C. Bastasin: Will the European deficit procedure determine the future of Italy’s political equilibrium?
On June 5, 2019, the EU Commission assessed, in its Report from the Commission - COM(2019) 532 final “Italy, Report prepared in accordance with Article 126(3) of the Treaty on the Functioning of the European Union” - that Italy did not satisfy the debt criterion of the Treaty in 2018, and concluded that a debt-based excessive deficit procedure (EDP) was warranted for Italy. The Italian government later added a number of significant tax increases and expenditure cuts that made it possible to suspend the procedure. A verification of Italy’s debt position will now be made in the autumn with special regard for the 2020 fiscal perspectives. Next October might thus become another critical juncture for the Italian government, called to adjust its plans via a major fiscal correction.
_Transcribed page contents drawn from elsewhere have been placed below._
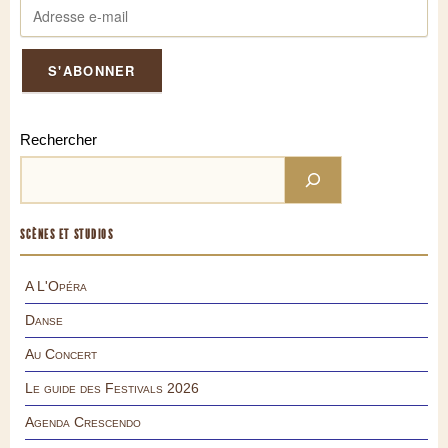
Rechercher
SCÈNES ET STUDIOS
A L'Opéra
Danse
Au Concert
Le guide des Festivals 2026
Agenda Crescendo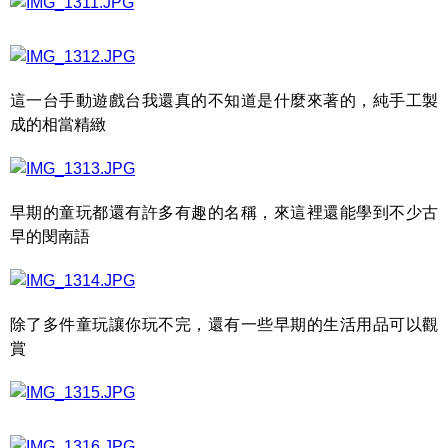
這一台手動遊戲台我還真的不知道是什麼來著的，純手工製
成的相當精緻
早期的童玩都還有許多有趣的名稱，來這裡還能學到不少古
早的閔南語
除了多件童玩讓你玩不完，還有一些早期的生活用品可以觀
賞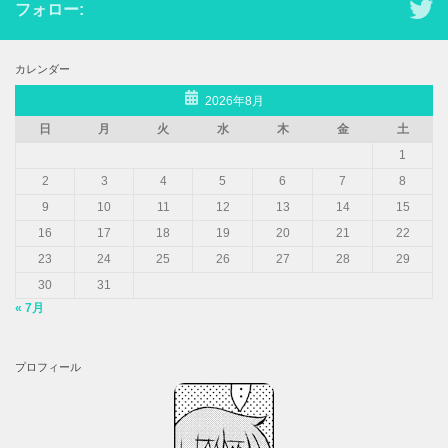
フォロー:
カレンダー
2026年8月
日
月
火
水
木
金
土
1
2
3
4
5
6
7
8
9
10
11
12
13
14
15
16
17
18
19
20
21
22
23
24
25
26
27
28
29
30
31
« 7月
プロフィール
This paper assesses the situation and argues that the size of the fiscal correction might become a powerful factor in undermining the current coalition.
Although excessive deficit procedures have been frequent in the euro area, since the first enactment of fiscal surveillance, the Commission report of June was the first initiative subjecting a large country to a “debt-based” excessive deficit procedure1. This peculiar procedure has a distinct technical complexity and a special political character: on one hand, it requires backward-looking as well as forward-looking assessments by the European Commission and by the Economic and Financial Committee (Ecofin) about the direction of the public debt in one country; on the other hand, given the need to correct the trajectory of very large public debts, it may require multi-annual commitments from the affected country, whose governments may find themselves restrained within narrow margins of political discretion for several years and even across different legislatures.